> **Dataset**:
▬▬▬▬▬▬▬▬▬▬

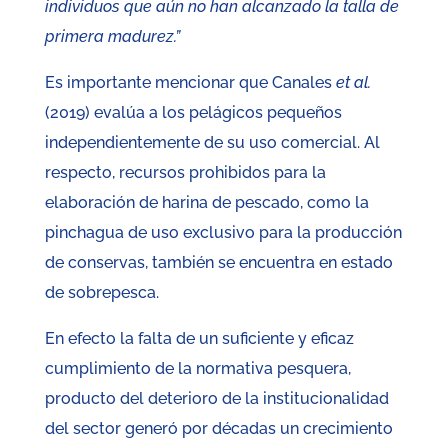
individuos que aún no han alcanzado la talla de
primera madurez.”
Es importante mencionar que Canales
et al.
(2019) evalúa a los pelágicos pequeños
independientemente de su uso comercial. Al
respecto, recursos prohibidos para la
elaboración de harina de pescado, como la
pinchagua de uso exclusivo para la producción
de conservas, también se encuentra en estado
de sobrepesca.
En efecto la falta de un suficiente y eficaz
cumplimiento de la normativa pesquera,
producto del deterioro de la institucionalidad
del sector generó por décadas un crecimiento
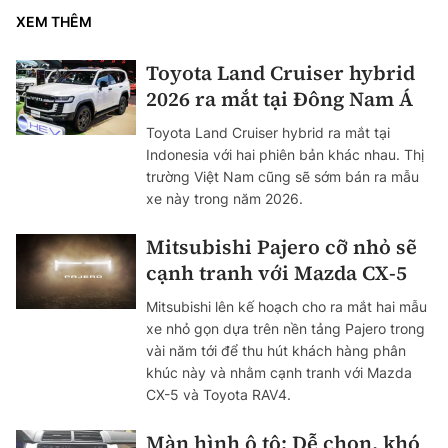
XEM THÊM
Toyota Land Cruiser hybrid
2026 ra mắt tại Đông Nam Á
Toyota Land Cruiser hybrid ra mắt tại
Indonesia với hai phiên bản khác nhau. Thị
trường Việt Nam cũng sẽ sớm bán ra mẫu
xe này trong năm 2026.
Mitsubishi Pajero cỡ nhỏ sẽ
cạnh tranh với Mazda CX-5
Mitsubishi lên kế hoạch cho ra mắt hai mẫu
xe nhỏ gọn dựa trên nền tảng Pajero trong
vài năm tới để thu hút khách hàng phân
khúc này và nhằm cạnh tranh với Mazda
CX-5 và Toyota RAV4.
Màn hình ô tô: Dễ chọn, khó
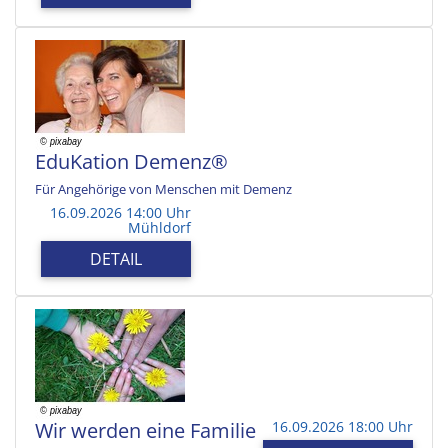
EduKation Demenz®
Für Angehörige von Menschen mit Demenz
16.09.2026 14:00 Uhr
Mühldorf
DETAIL
Wir werden eine Familie
16.09.2026 18:00 Uhr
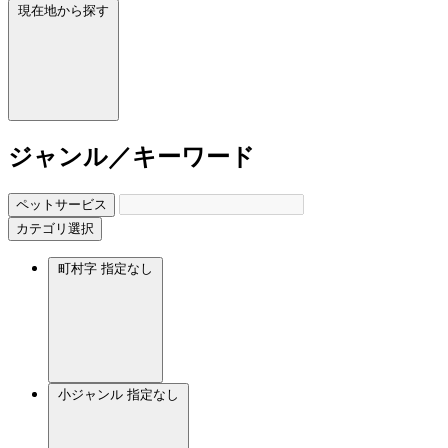
現在地から探す
ジャンル／キーワード
ペットサービス
カテゴリ選択
町村字
指定なし
小ジャンル
指定なし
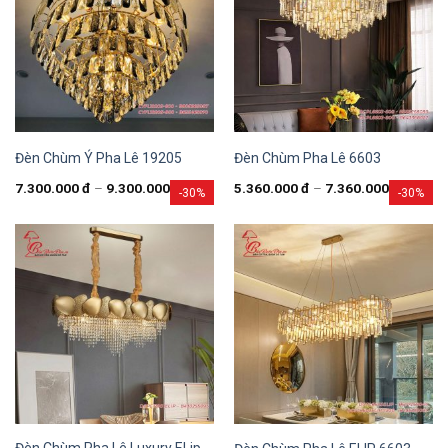
Đèn Chùm Ý Pha Lê 19205
Đèn Chùm Pha Lê 6603
7.300.000
đ
–
9.300.000
đ
5.360.000
đ
–
7.360.000
đ
-30%
-30%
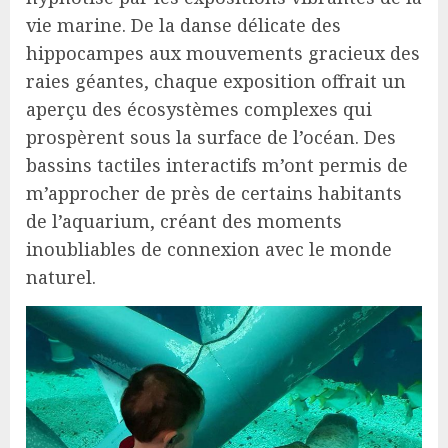
vie marine. De la danse délicate des
hippocampes aux mouvements gracieux des
raies géantes, chaque exposition offrait un
aperçu des écosystèmes complexes qui
prospèrent sous la surface de l’océan. Des
bassins tactiles interactifs m’ont permis de
m’approcher de près de certains habitants
de l’aquarium, créant des moments
inoubliables de connexion avec le monde
naturel.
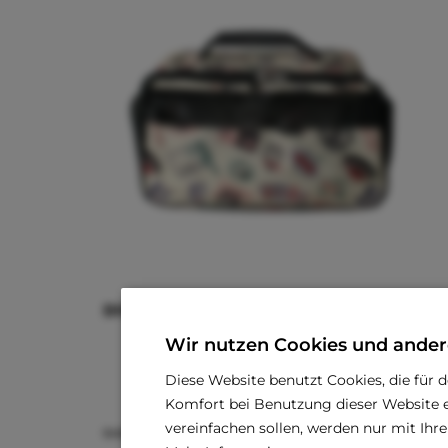
BNB STAMP Flug- und Transporttasche
Wir nutzen Cookies und ander
€ 47,41 *
€ 104,30 *
Diese Website benutzt Cookies, die für 
Komfort bei Benutzung dieser Website e
vereinfachen sollen, werden nur mit Ih
Größe
(Größentabelle im Beschreibungs-Text)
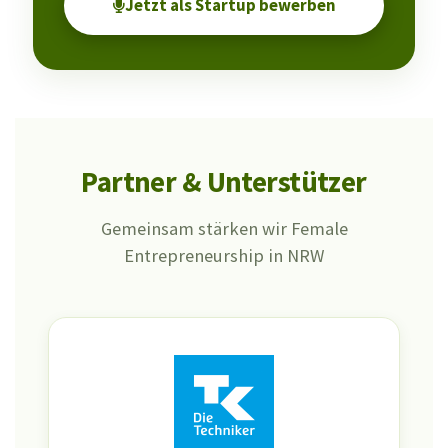
Jetzt als Startup bewerben
Partner & Unterstützer
Gemeinsam stärken wir Female
Entrepreneurship in NRW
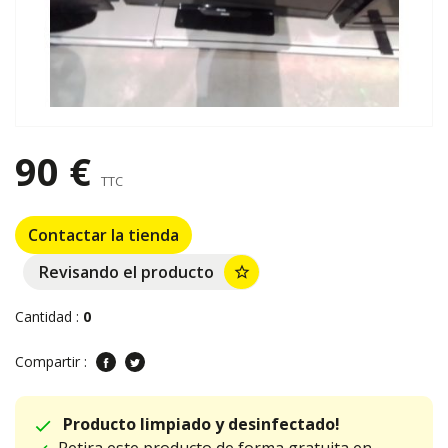
90 €
TTC
Contactar la tienda
Revisando el producto
star_border
Cantidad :
0
Compartir :
Producto limpiado y desinfectado!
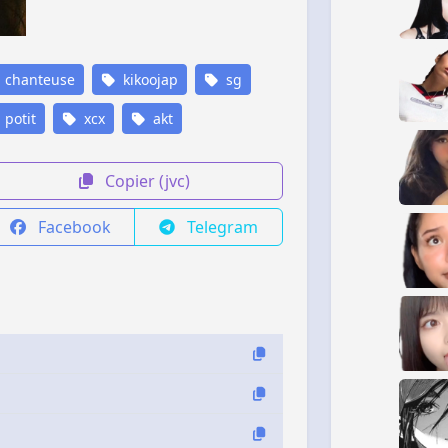
chanteuse
kikoojap
sg
potit
xcx
akt
Copier (jvc)
Facebook
Telegram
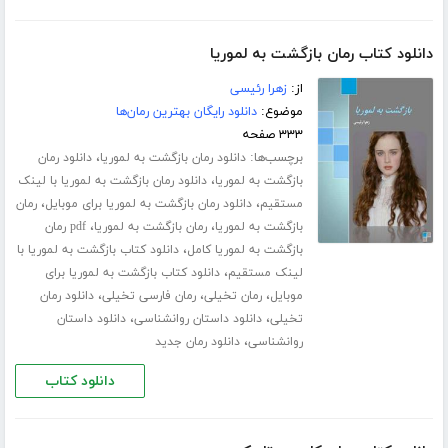
دانلود کتاب رمان بازگشت به لموریا
از:
زهرا رئیسی
موضوع:
دانلود رایگان بهترین رمان‌ها
۳۳۳ صفحه
برچسب‌ها:
،
دانلود رمان بازگشت به لموریا
دانلود رمان
،
بازگشت به لموریا
دانلود رمان بازگشت به لموریا با لینک
،
،
مستقیم
دانلود رمان بازگشت به لموریا برای موبایل
رمان
،
،
بازگشت به لموریا
رمان بازگشت به لموریا
pdf رمان
،
بازگشت به لموریا کامل
دانلود کتاب بازگشت به لموریا با
،
لینک مستقیم
دانلود کتاب بازگشت به لموریا برای
،
،
،
موبایل
رمان تخیلی
رمان فارسی تخیلی
دانلود رمان
،
،
تخیلی
دانلود داستان روانشناسی
دانلود داستان
،
روانشناسی
دانلود رمان جدید
دانلود کتاب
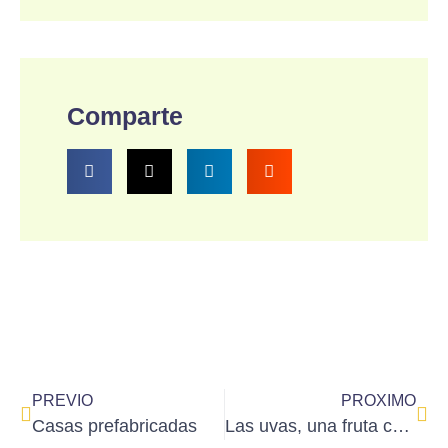
Comparte
PREVIO
PROXIMO
Casas prefabricadas
Las uvas, una fruta con muchos beneficios para la salud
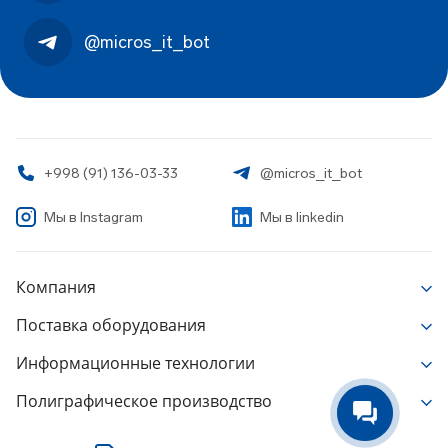
@micros_it_bot
+998 (91) 136-03-33
@micros_it_bot
Мы в
Instagram
Мы в linkedin
Компания
О Компании
Поставка оборудования
Новости
Печатное и постпечатное оборудование
Информационные технологии
Работа у нас
ИБП, батареи, электрооборудование
Корпоративные ИТ решения
Разрешительные документы
Полиграфическое производство
Весовое и измерительное оборудование
Лицензионное программное обеспечение
Партнерские сертификаты
Типография
Оборудование автоматизации и КИП
Учебный центр
Сертификаты на продукцию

▬▬▬▬▬▬▬▬▬▬

> **Task statement**: The answer must be every line of the records that contains the word "Mazda".

> **Result**:
cạnh tranh với Mazda CX-5
khúc này và nhằm cạnh tranh với Mazda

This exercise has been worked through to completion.